** Given text **

====

Kubernetes Ingress not accessible (localhost)

7/20/2017

I am setting up a minimal Kubernetes cluster on localhost on a Linux machine (starting with hack/local-up-cluster from the checked out repo). In my deployment file I defined an ingress, which should make the services, which are deployed in the cluster, accessible from the outside. Deployment.yml:

---
apiVersion: extensions/v1beta1
kind: Deployment
metadata:
  name: foo-service-deployment
spec:
  replicas: 2
  template:
    metadata:
      labels:
        app: foo-service
    spec:
      containers:
        - name: foo-service
          image: images/fooservice
          imagePullPolicy: IfNotPresent
          ports:
            - containerPort: 7778
---
apiVersion: v1
kind: Service
metadata:
  name: foo-service-service
spec:
  ports:
    - port: 7778
  selector:
    app: foo-service
  type: NodePort
---    
apiVersion: extensions/v1beta1
kind: Ingress
metadata:
  name: api-gateway-ingress
spec:
  rules:
  - host:
    http:
      paths:
      - path: /foo
        backend:
          serviceName: foo-service-service
          servicePort: 7779
      - path: /bar
        backend:
          serviceName: bar-service-service
          servicePort: 7776

I can not access the services. kubectl describe shows the following for my ingress:

Name:           api-gateway-ingress
Namespace:      default
Address:        
Default backend:    default-http-backend:80 (<none>)

====

** Saved data entries **
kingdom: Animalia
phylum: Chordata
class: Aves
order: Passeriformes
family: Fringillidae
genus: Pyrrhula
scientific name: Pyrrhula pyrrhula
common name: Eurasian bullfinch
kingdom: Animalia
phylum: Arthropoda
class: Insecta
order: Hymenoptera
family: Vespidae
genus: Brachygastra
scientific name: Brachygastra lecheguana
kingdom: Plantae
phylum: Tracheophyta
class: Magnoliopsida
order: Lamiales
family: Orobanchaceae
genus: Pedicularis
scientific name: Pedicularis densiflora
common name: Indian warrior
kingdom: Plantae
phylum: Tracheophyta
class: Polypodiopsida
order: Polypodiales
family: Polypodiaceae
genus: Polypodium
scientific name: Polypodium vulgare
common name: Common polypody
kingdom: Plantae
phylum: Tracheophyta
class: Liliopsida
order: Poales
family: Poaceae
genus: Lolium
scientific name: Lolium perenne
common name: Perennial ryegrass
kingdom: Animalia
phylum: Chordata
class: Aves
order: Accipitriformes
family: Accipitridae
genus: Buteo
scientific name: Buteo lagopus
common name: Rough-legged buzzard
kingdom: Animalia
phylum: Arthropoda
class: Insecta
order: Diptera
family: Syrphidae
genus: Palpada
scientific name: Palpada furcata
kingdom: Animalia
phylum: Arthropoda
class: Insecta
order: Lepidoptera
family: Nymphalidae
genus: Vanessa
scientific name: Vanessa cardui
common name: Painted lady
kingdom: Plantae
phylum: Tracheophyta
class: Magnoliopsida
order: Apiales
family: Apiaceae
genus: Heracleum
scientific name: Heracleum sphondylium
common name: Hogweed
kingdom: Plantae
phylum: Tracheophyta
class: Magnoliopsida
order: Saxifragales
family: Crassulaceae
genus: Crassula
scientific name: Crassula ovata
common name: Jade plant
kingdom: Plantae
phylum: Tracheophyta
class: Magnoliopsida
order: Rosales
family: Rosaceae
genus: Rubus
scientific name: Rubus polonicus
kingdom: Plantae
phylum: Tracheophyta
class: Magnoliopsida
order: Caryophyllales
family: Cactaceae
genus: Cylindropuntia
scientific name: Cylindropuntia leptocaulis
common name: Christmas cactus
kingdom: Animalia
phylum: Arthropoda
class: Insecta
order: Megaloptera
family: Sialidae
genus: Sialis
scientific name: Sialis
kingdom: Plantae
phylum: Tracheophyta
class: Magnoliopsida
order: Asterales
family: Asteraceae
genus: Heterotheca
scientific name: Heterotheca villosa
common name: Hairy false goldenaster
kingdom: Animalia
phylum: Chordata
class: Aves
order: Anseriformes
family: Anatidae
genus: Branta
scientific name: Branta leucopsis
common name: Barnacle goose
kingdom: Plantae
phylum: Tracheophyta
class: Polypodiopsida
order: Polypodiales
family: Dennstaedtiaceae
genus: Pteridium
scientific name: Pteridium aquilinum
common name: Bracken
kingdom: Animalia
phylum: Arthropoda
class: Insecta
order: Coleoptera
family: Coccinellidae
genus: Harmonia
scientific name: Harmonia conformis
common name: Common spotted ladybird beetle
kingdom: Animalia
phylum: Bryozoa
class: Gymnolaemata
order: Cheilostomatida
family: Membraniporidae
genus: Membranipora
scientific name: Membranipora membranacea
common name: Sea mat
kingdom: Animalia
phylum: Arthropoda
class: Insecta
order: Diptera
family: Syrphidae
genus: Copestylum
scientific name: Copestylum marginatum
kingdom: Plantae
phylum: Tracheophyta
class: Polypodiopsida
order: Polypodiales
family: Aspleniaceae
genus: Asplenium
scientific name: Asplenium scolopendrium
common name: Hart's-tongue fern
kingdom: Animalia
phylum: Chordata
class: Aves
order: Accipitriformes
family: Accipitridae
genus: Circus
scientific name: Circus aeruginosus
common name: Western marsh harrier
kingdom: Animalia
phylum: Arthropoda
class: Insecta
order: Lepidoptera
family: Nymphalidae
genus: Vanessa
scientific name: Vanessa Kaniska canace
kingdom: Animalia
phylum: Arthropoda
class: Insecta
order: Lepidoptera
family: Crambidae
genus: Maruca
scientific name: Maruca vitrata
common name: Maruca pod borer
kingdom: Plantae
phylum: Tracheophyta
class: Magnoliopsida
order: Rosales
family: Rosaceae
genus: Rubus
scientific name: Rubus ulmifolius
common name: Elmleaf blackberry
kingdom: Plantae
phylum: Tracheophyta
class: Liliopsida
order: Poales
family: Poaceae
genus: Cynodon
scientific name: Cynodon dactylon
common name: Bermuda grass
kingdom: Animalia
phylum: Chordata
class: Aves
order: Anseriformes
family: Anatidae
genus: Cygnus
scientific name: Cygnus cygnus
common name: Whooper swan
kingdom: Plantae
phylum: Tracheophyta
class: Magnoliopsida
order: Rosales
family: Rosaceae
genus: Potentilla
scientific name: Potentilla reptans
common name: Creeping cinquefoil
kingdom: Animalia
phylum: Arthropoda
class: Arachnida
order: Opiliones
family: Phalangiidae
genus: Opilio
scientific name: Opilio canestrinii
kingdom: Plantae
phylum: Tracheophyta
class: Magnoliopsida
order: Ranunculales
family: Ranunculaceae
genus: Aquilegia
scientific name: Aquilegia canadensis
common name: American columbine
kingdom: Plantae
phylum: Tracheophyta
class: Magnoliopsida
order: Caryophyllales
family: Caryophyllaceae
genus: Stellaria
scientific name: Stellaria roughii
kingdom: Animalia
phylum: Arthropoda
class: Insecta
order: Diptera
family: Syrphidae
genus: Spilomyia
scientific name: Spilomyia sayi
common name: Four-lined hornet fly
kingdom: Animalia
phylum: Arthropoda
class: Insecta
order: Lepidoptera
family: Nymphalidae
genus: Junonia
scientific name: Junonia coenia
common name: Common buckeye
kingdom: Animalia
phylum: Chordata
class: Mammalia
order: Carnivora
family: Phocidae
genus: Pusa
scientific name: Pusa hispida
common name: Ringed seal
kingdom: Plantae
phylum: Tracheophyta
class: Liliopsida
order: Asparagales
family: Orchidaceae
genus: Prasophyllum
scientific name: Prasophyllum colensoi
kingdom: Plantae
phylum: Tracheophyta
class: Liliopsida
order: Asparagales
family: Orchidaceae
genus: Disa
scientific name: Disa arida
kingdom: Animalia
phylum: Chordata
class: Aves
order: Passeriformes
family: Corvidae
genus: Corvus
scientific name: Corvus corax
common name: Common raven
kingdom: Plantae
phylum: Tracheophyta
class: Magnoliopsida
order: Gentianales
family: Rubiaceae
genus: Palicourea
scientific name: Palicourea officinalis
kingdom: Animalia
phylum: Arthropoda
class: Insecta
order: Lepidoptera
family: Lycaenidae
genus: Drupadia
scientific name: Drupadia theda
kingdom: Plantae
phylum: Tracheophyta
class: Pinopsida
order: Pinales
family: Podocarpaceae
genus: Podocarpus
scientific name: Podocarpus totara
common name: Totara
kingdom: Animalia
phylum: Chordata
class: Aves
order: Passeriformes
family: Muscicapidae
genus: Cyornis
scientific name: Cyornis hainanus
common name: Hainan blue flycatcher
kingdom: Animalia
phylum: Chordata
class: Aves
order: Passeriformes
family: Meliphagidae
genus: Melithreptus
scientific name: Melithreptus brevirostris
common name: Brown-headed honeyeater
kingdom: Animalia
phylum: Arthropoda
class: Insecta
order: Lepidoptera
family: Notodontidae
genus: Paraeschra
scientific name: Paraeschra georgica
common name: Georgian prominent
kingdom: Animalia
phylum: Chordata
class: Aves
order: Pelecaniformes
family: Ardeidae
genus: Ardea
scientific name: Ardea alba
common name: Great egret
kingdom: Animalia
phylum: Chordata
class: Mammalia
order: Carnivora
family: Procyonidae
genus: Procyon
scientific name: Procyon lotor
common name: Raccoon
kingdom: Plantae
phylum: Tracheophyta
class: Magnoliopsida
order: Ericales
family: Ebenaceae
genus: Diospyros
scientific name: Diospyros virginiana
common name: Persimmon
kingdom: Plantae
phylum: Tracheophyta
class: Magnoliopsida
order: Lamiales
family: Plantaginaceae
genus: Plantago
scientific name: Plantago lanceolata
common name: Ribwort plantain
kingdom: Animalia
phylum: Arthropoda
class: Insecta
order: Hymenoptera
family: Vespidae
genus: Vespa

====

** Questions **
a. List the values given for "kind" in the Deployment.yml file in the Kubernetes ingress post.
b. Please state how many replicas the Deployment in the Kubernetes ingress post specifies.

** Your responses **
a.
Deployment
Service
Ingress

b. It specifies 2 replicas.